Following the collapse of the “Iron Curtain”, poverty-stricken Romani migrants from post-communist countries who carry out busking, mendicancy or selling street papers have become a cause of public anxiety in Austria and elsewhere. Carrying out these activities in public space has been ethnicized as “typical Romani”. However, earlier migrants who came from the 1960s onwards on the basis of bilateral agreements as “Gastarbeiter” (guest worker) from former Yugoslavia to Austria (and Germany) were never perceived publicly as being Romani but solely as Yugoslavs. Thus, their Romani belonging remained invisible outside of their community.

In this presentation I am comparing the formation of ethnic belonging(s) in these two different Romani communities: firstly, I focus on recent begging migration from South Slovakia to Austria´s second largest city of Graz.
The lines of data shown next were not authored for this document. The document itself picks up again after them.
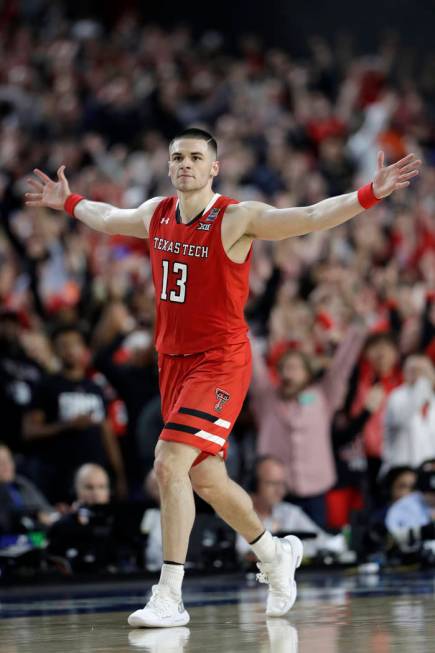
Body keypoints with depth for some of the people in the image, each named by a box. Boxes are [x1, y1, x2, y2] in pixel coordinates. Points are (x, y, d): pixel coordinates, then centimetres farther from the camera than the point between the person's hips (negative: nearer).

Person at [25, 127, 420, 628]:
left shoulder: (236, 219, -13)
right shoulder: (156, 214, 6)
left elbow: (310, 217, -24)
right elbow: (107, 218, 29)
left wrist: (370, 194, -36)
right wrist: (67, 202, 42)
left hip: (219, 361, -7)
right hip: (173, 360, 7)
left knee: (169, 463, -20)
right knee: (204, 478, 15)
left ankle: (169, 599, -16)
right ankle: (275, 554, 39)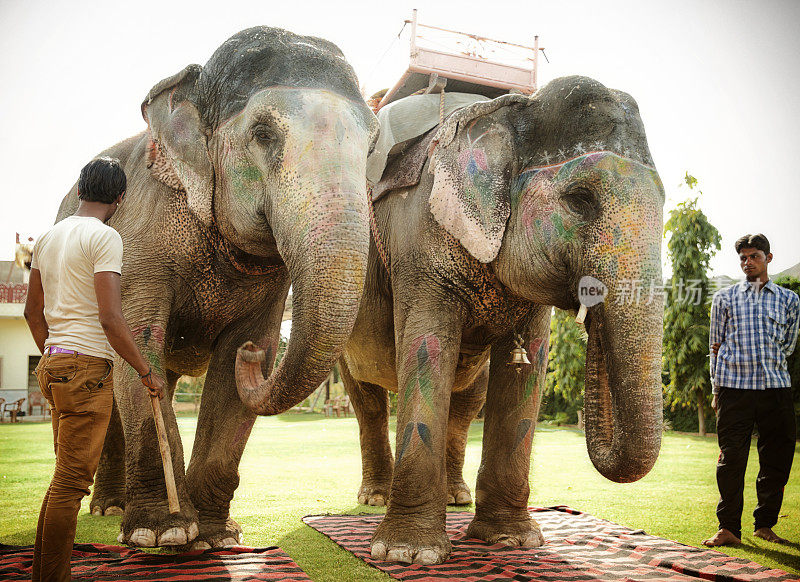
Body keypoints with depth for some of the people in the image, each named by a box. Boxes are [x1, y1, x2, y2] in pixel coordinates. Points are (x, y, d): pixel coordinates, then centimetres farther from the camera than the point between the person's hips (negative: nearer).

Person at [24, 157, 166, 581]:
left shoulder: (47, 237, 15)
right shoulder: (104, 236, -11)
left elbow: (33, 311, 21)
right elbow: (110, 318, -18)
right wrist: (146, 372, -10)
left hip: (53, 365, 9)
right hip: (87, 364, -9)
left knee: (66, 477, 16)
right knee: (71, 481, -5)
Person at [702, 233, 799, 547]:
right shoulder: (724, 298, 12)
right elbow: (716, 345, 12)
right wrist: (717, 389, 5)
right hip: (733, 389, -1)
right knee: (731, 459, -4)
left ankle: (764, 525, 19)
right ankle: (729, 528, 4)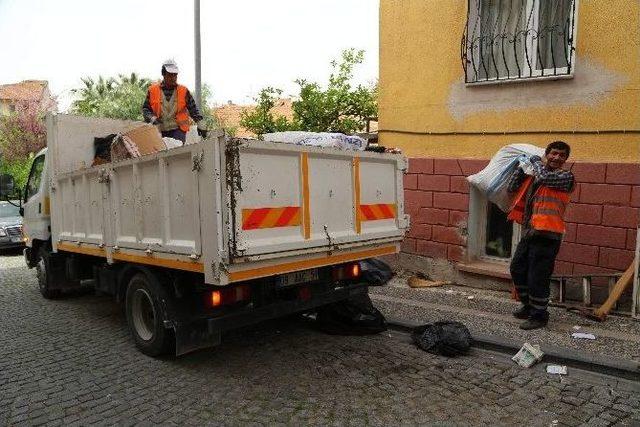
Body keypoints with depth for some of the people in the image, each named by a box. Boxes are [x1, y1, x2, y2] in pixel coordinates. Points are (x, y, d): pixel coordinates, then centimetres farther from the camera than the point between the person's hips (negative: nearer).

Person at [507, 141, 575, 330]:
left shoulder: (566, 177, -4)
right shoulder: (534, 176, 15)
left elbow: (545, 177, -22)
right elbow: (512, 188, 14)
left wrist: (536, 161, -3)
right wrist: (522, 169, 4)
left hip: (546, 235, -8)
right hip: (529, 232, 8)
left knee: (537, 277, -4)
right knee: (517, 270, 16)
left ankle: (539, 316, 13)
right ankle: (528, 306, 35)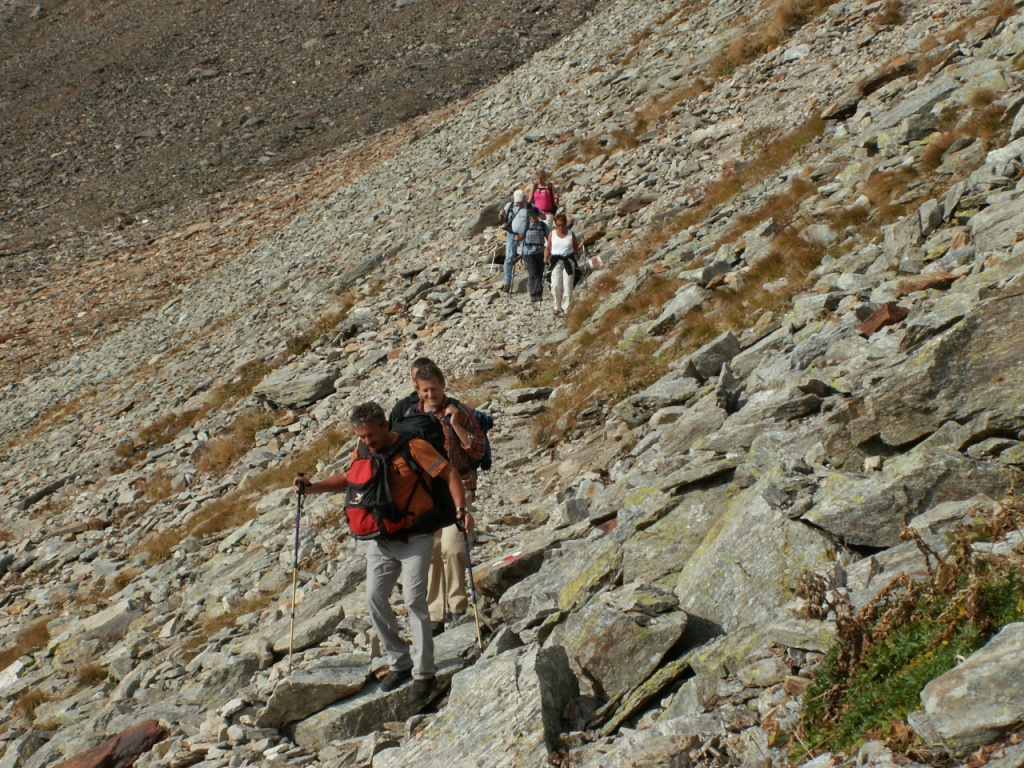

Migrants in this context are marked and perceived as Roma in public and media from the very beginning. In the second place, I discuss descendants of former Yugoslav Romani “guest workers” in Vienna, who in the 2nd and 3rd generation have achieved social upward mobility through university education.

In my research I am examining the construction and the perception of ethnicity in these different social and geographical places within the communities. In which situations are which codes and markers responsible for the construction of Romani or other ethnic belonging? To which extent do external ascriptions influence conceptions of the own ethnic belonging(s) and which consequences go along with it? Does a “transnational perspective” play a role in these constructions of ethnic belonging(s)? And if so, to what extent?